Doch Hofstetter betont: „Der Austausch, vor allem zwischen den Staatsforsten und den privaten Jägern, hat sich sehr verbessert. Schuldvorwürfe gehören der Vergangenheit an, und es gibt eine hervorragende Zusammenarbeit. Wir treffen uns alle vier bis sechs Wochen.“ Auch Otto Storbeck,  Vorsitzender der am SIS beteiligten Jägervereinigung Nittenau des BJV, lobt die gute Kooperation. „Heute nehmen sich die Beteiligten gegenseitig viel ernster.“ So liegen die Stärken des SIS offenbar in der Praxislösung vor Ort – während Max Peter Graf von Montgelas in „BJV digital“ eher ein Zukunftsinstrument sieht. Schon jetzt wird es nicht mehr nur im Schwarzwildbereich eingesetzt. „Durch
unsere Kooperation mit der Firma ESRI nutzen wir das selbe System wie zum Beispiel
viele Landkreise“, hebt er hervor. Das erschließt Möglichkeiten zur Vernetzung. Darauf greift der Verband zum Beispiel zurück, wenn er auf seiner Homepage die regionalen Wildschadensberater nennt. Statt einer simplen Liste findet sich da eine Karte, und der Nutzer kann dorthin klicken, wo er sich gerade befindet und wo der Berater vonnöten ist – auch wenn das nicht sein heimatliches Revier ist, und er sich mit den Ortsnamen gar
nicht auskennt. Von Montgelas ist es übrigens dank des GIS auch gelungen, die blutrote Karte des Staatsministeriums in ein etwas differenzierteres Bild zu verwandeln. Denn eine
Jagdstrecke von 50 Sauen pro Hegegemeinschaft bereits als Grenze zum Maximum
zu definieren, ist nicht wirklich aussagekräftig, wenn doch mancherorts bis zu 800 auf der Strecke liegen, findet er. Dunkelrot sind für den BJV deshalb jene Hegegemeinschaften, in denen über 456 Sauen pro Jahr erlegt werden. Damit kristallisieren sich Schwerpunkte
deutlicher heraus. Und die bilden eher einen großen Halbmond über den Norden, Osten
und dann quer durch die untere Mitte Bayerns. Unter 50 Sauen hingegen werden immer noch in gut der Hälfte der Hegegemeinschaften gemeldet.

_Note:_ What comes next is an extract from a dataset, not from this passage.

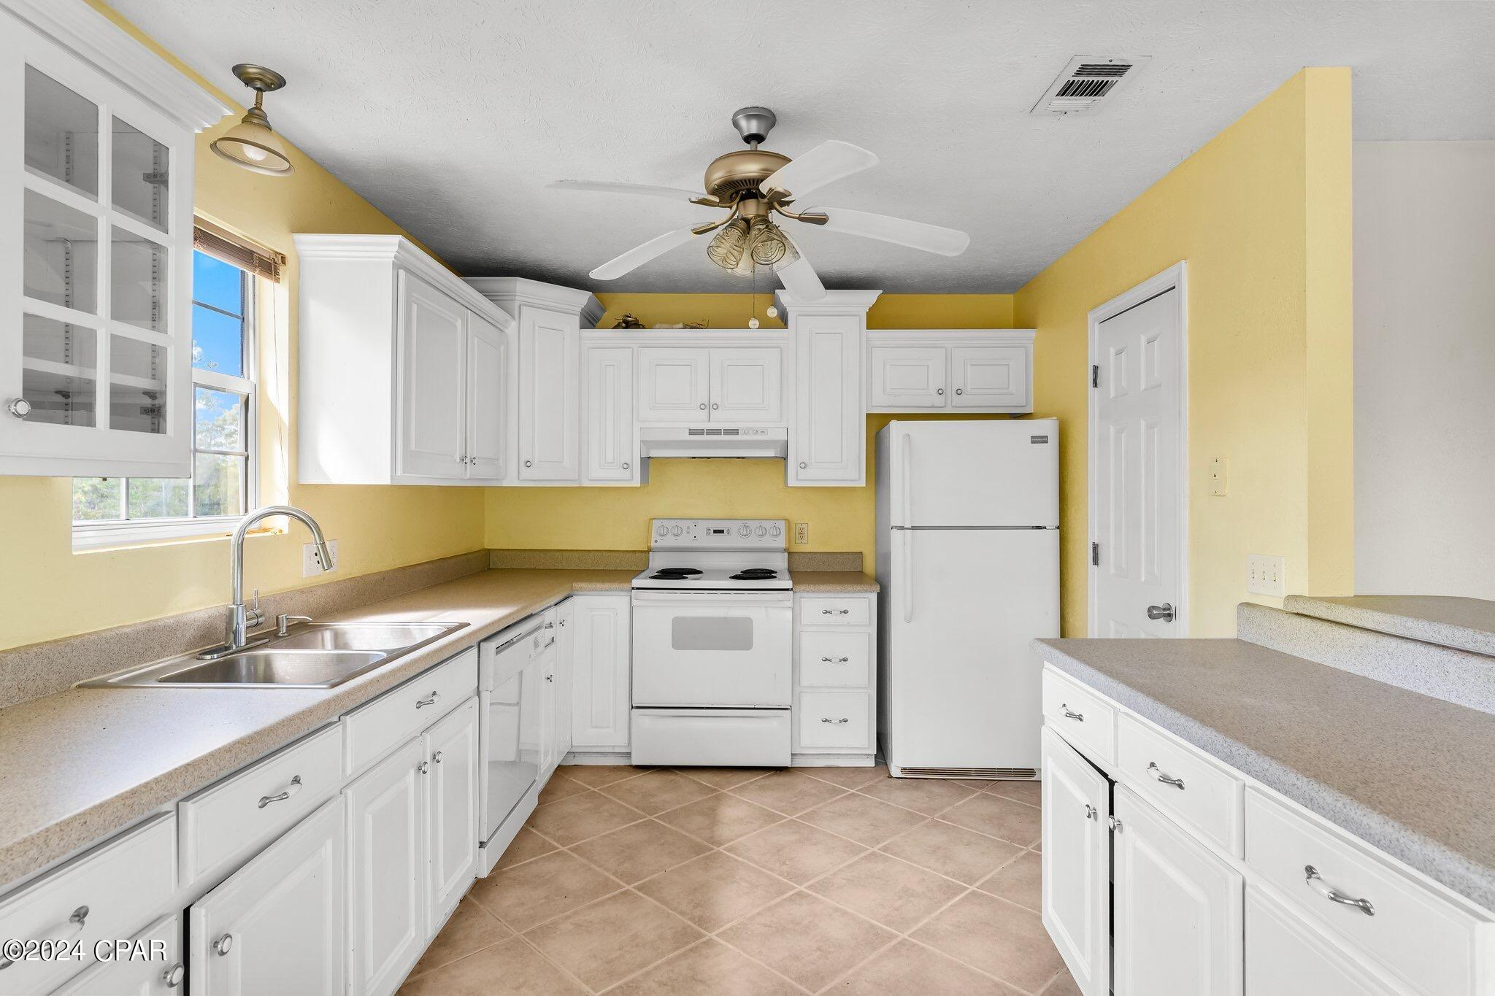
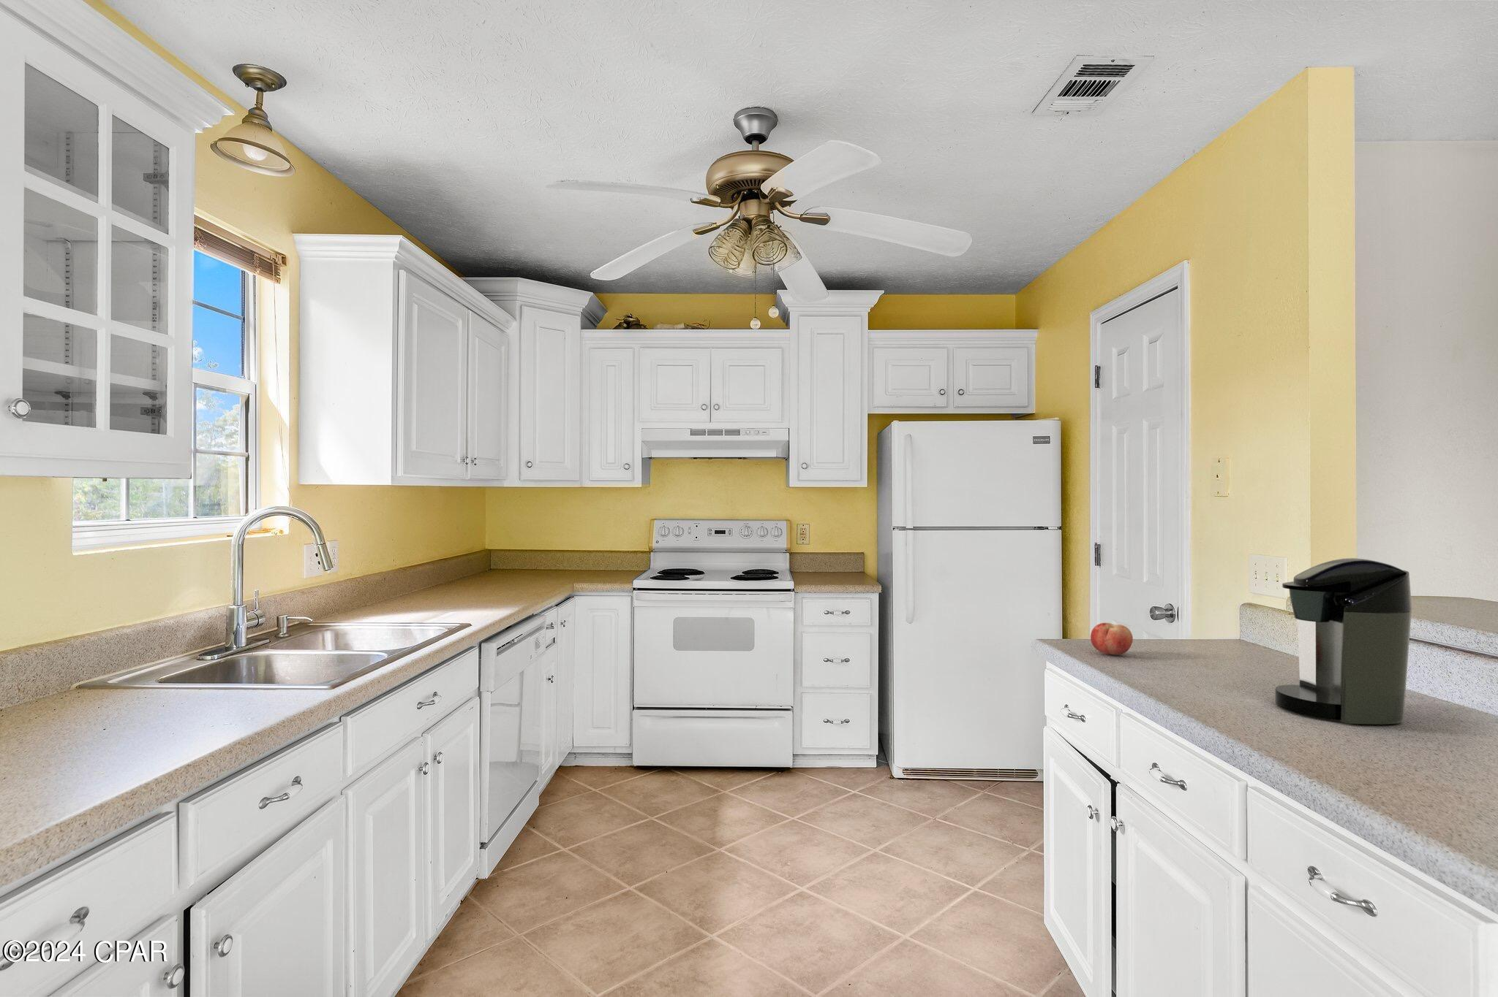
+ fruit [1090,622,1134,655]
+ coffee maker [1274,557,1412,725]
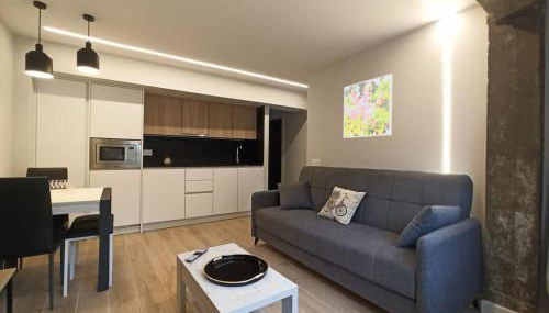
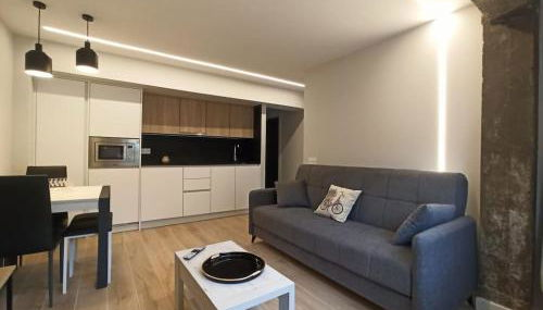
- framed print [343,72,393,139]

Geografisches Informationssystem –
Was ist das?
Mithilfe eines Geographischen Informationssystems können Daten mit Karten, Satellitenbildern oder Raummodellen verknüpft werden. Beim Schwarzwild heißt das: Sichtungen oder Schäden werden nicht nur in einem Fragebogen aufgenommen, sondern auch in einer digitalen Karte oder einem Satellitenbild am Ort ihres Auftretens verankert und mit zugehörigen Sachdaten verknüpft. Das ermöglicht zuerst einmal räumlichen Überblick (z. B. Wo treten die größten Schäden auf, wie ist die Landschaft dort beschaffen?). Je mehr Daten aufgenommen werden, desto komplexere Abfragen kann das Informationssystem „räumlich beantworten“. Hierdurch ist man in der Lage, Verteilungsmuster aufzudecken, deren Ursachen bisher vielleicht noch gar nicht bekannt waren. Mit einem Geographischen Informationssystem kann man in einem weiteren Schritt auch verschiedene andere Themenebenen (z.B. zu Hydrologie, Geologie, Wetterdaten, Lärmausbreitung, Richtfunkstrecken etc.) zusätzlich hinterlegen, um bisher verborgene Zusammenhänge eventuell zu klären oder eine geeignete Hypothese zu entwickeln.